Saved data entries:

----

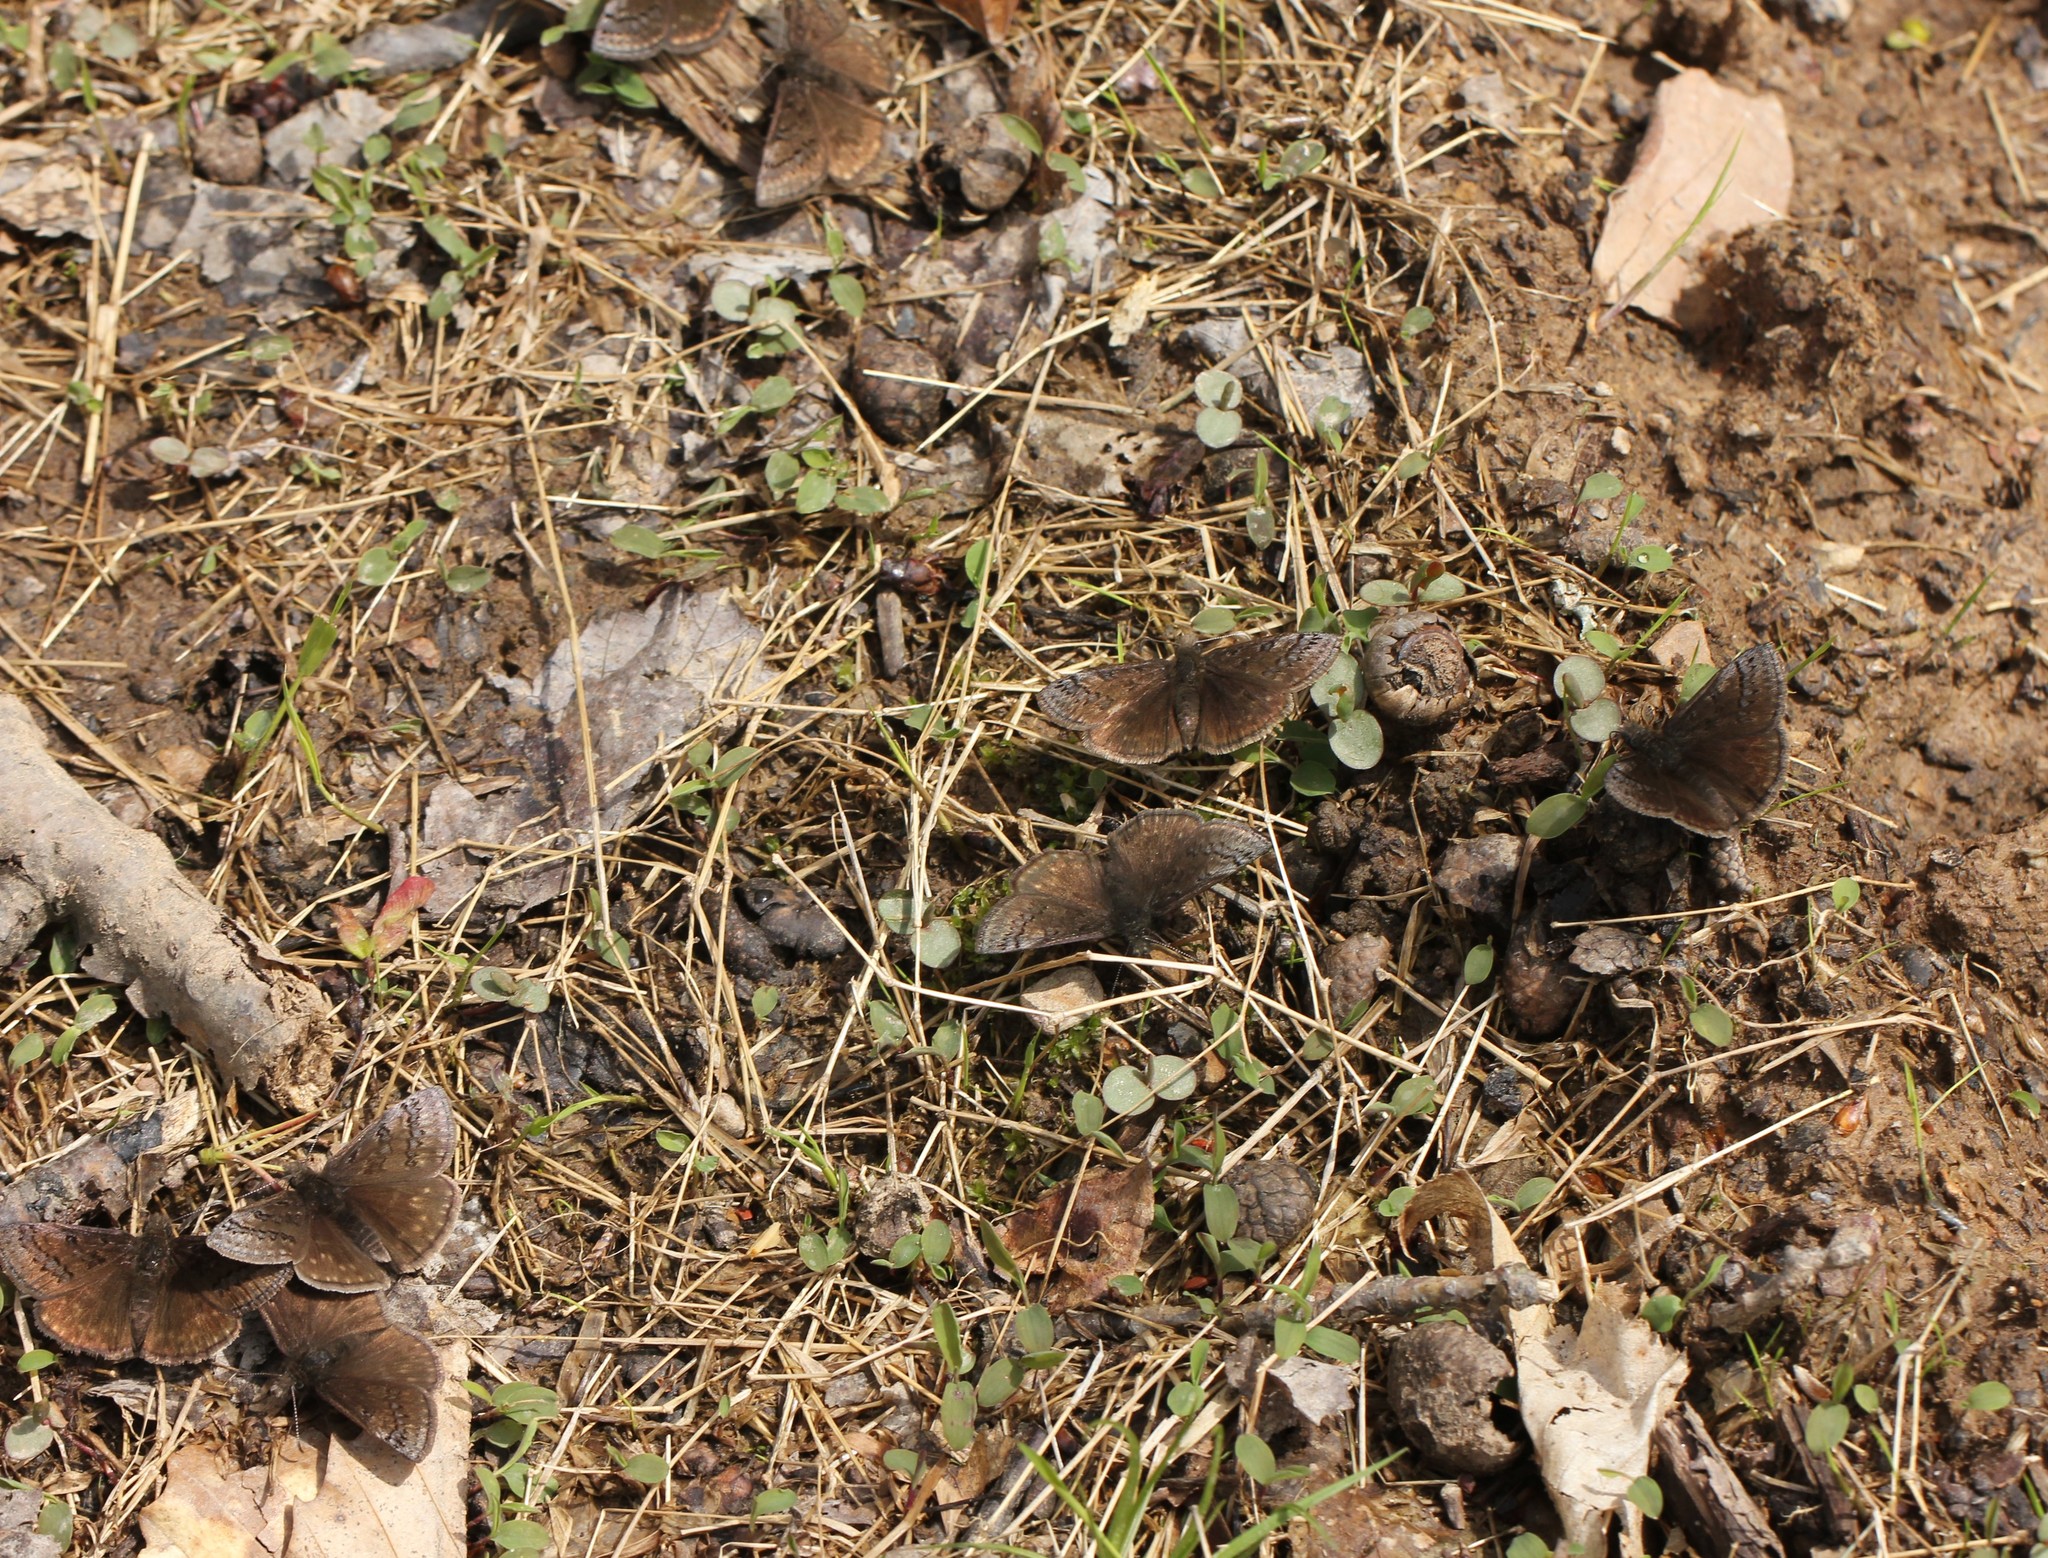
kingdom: Animalia
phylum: Arthropoda
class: Insecta
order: Lepidoptera
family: Hesperiidae
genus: Erynnis
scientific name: Erynnis brizo
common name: Sleepy duskywing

----

- Directive -
Copy out the lines above, unchanged, starting with the line containing "order: Lepidoptera" and continuing through the end of the rows.

- Correct answer -
order: Lepidoptera
family: Hesperiidae
genus: Erynnis
scientific name: Erynnis brizo
common name: Sleepy duskywing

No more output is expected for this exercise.